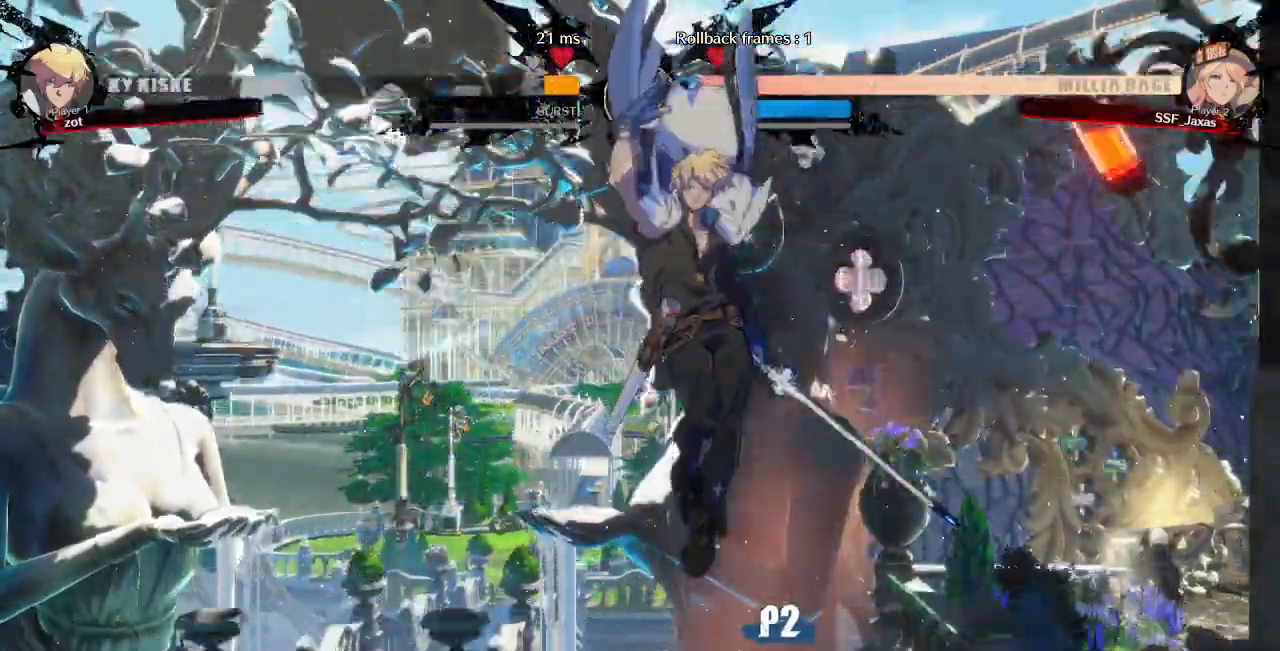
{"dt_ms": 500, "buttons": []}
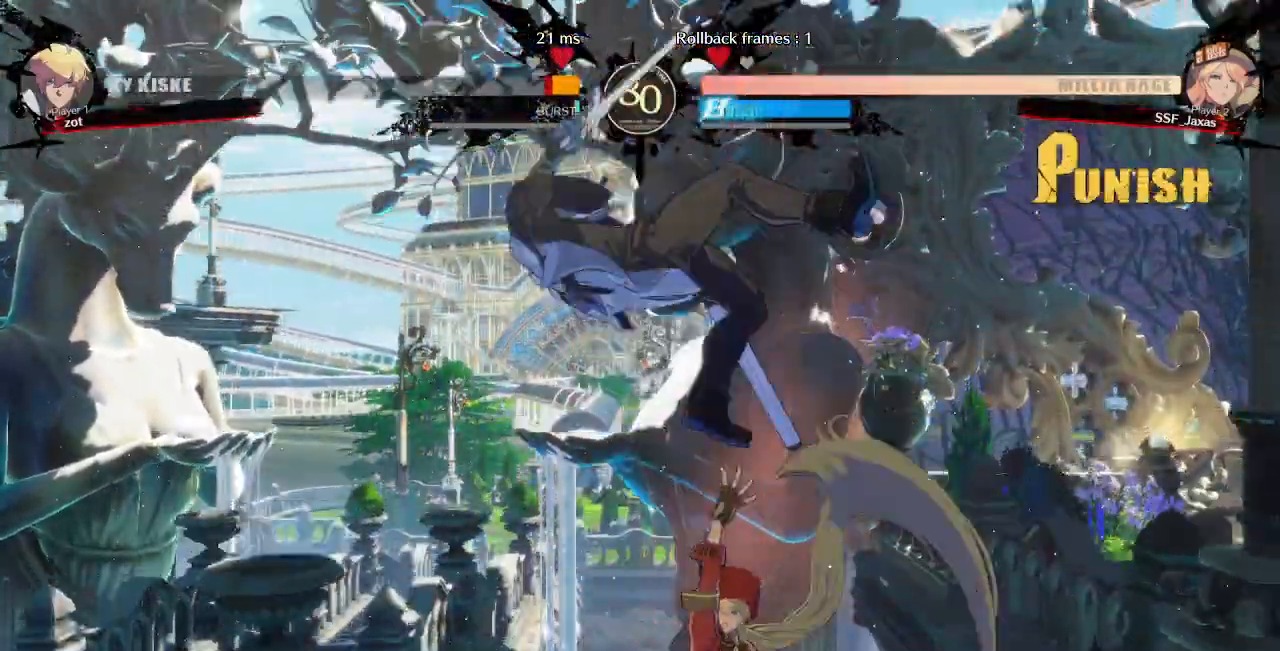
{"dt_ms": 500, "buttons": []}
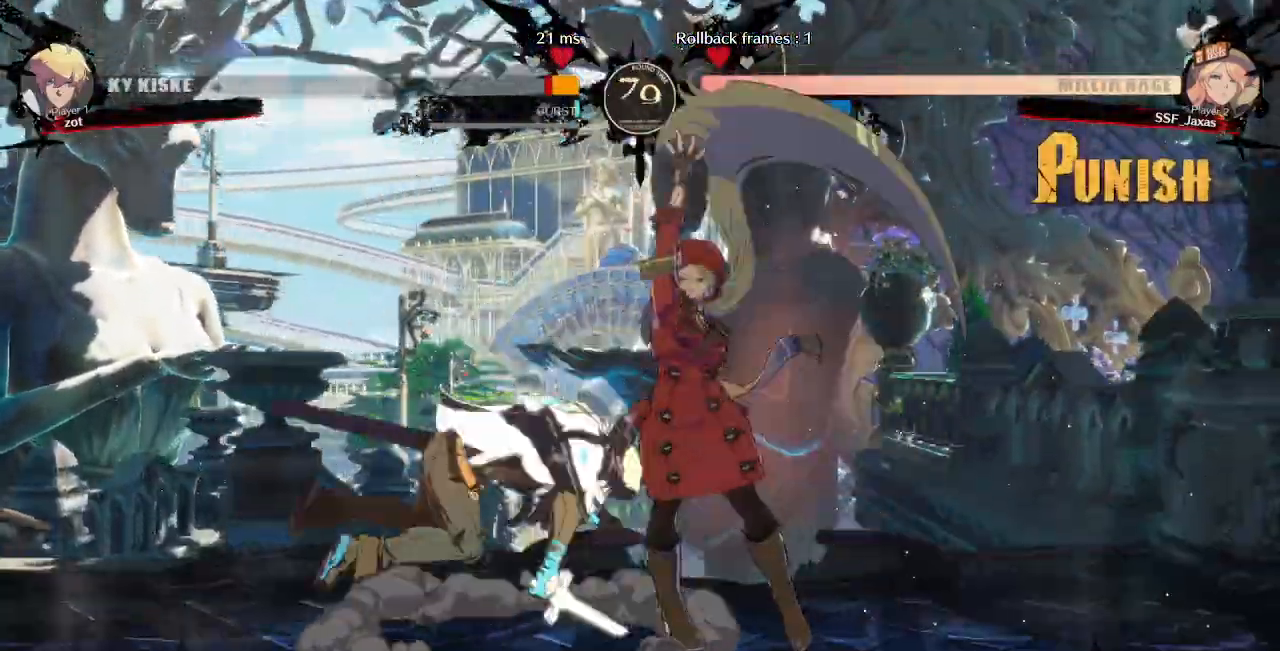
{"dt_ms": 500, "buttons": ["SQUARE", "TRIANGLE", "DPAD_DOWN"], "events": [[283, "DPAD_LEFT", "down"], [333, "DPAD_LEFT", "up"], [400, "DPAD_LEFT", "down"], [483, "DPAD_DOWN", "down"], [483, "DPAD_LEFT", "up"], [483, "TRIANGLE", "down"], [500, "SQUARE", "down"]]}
....................
→ WORK INSTRUCTION
Exclude the pictures and give back the rest of the data above exactly as written.

→ REPLY
{"dt_ms": 500, "buttons": []}
{"dt_ms": 500, "buttons": []}
{"dt_ms": 500, "buttons": ["SQUARE", "TRIANGLE", "DPAD_DOWN"], "events": [[283, "DPAD_LEFT", "down"], [333, "DPAD_LEFT", "up"], [400, "DPAD_LEFT", "down"], [483, "DPAD_DOWN", "down"], [483, "DPAD_LEFT", "up"], [483, "TRIANGLE", "down"], [500, "SQUARE", "down"]]}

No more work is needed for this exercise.